As the NBA works toward its 22-team return in Orlando, eight teams sit in limbo. The Chicago Bulls, Atlanta Hawks, Charlotte Hornets, New York Knicks, Detroit Pistons, Cleveland Cavaliers, Minnesota Timberwolves, and Golden State Warriors will each watch the continuation of the 2019-20 season on TV, just like the rest of us.
More to the point, none of the players on these eight teams are required to be in their home market. And while some are in the area/using team facilities for individual workouts, others are chilling elsewhere (according to some recent Instagram investigations, Zach LaVine is somewhere near a beach and Otto Porter is visiting his mother in St. Louis).
To put this all simply, the 2019-2020 hiatus effectively continued in full for these eight squads.
However, as the NBA finalized its return plan, a conversation started to swirl about whether or not these remaining teams should have some sort of return of their own. Some franchises were reportedly pulling for mandatory summer workouts or exhibition games earlier this month, citing concern over a possibly large “competitive disadvantage.”
Well, it appears the NBA isn’t too concerned about any such disadvantage.
According to the New York Post’s Marc Berman, the NBA will not allow any mandatory team activities this summer. Conversations were still ongoing during a conference call last Friday, but as NBC Sports Chicago’s K.C. Johnson notes, there wasn’t a whole lot of optimism.
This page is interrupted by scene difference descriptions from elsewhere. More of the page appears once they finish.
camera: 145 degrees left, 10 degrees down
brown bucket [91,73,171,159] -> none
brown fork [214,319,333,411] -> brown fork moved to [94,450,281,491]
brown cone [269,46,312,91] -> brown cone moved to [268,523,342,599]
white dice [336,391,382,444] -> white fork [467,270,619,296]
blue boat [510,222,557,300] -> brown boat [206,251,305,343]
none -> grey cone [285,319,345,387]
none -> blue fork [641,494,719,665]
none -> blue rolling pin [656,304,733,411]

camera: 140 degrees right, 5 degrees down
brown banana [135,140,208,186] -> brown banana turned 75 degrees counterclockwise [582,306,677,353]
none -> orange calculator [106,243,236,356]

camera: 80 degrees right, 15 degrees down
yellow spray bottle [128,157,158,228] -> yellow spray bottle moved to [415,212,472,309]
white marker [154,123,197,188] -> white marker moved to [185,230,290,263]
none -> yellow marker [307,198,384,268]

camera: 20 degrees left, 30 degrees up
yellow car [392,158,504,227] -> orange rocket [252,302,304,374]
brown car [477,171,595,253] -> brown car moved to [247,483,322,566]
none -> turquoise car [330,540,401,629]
On last Friday’s conference call,
neither NBA nor NBPA sounded optimistic an 8-team gathering was feasible. There is varying levels of interest among the 8 teams too. Some just want group practice time, if possible. But unlikely that would be mandated by PA. https://t.co/4sFlEVxuPI
— K.C. Johnson (@KCJHoop) June 30, 2020
Not only does it sound like the NBPA is hesitant to agree to any mandatory activities (which does make sense, especially as the bubble, itself, isn’t even mandatory), but some teams are reportedly less interested than others. Additionally, if the league were to go the exhibition route, they’d have to logistically mimic everything they’re doing in Orlando (albeit on a smaller scale). That’s a whole lot to ask for (and risk) for games of very little practical importance.
With that said, I’d argue that the Bulls are likely among the more interested parties in terms of mandatory OTA’s. When he spoke with the media on June 6th, Arturas Karnisovas expressed his disappointment (and understanding) in the league’s decision to leave out the bottom eight teams. He also told reported that he hoped there would be a way for teams to continue practices and possible play in scrimmages.
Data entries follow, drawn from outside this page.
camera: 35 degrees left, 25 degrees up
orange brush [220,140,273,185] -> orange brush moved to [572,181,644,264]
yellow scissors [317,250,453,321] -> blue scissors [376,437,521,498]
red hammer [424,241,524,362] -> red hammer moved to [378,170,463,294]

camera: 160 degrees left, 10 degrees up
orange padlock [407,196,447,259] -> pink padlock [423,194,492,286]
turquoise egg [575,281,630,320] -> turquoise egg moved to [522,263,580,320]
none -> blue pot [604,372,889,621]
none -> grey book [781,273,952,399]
“We’re getting now on calls and we’re having conversations about how we can develop our players and how we can have a structure in place to get some practicing and possibly some scrimmaging possibly in the offseason to catch up to those teams that are going to be playing. The work obviously never stops. I informed the players that we will inform them depending on what the league is going to allow us to do this summer, and we’re going to go from there” (via NBC Sports Chicago).
Of course, the Bulls can still hold practices over the next couple of months, but those will likely have to be voluntary and largely internal. The good news about that is practically all of the Bulls players participated in voluntary workouts last summer, which could mean they’ll be proactive about doing the same sometime over the next couple of months. Yet again, that was before COVID-19 and before their disdain for Jim Boylen grew even greater.
Now, nothing is finite. The NBA hasn’t made any official announcement on the matter, and we all know things can change quickly. If the virus spread is less severe in the coming months (which certainly feels unlikely right now), I don’t think any of us would be surprised to see the league try and organize some kind of plan for these eight teams. Until then, though, we’re looking at roughly six months before we see all the Bulls players back on the court.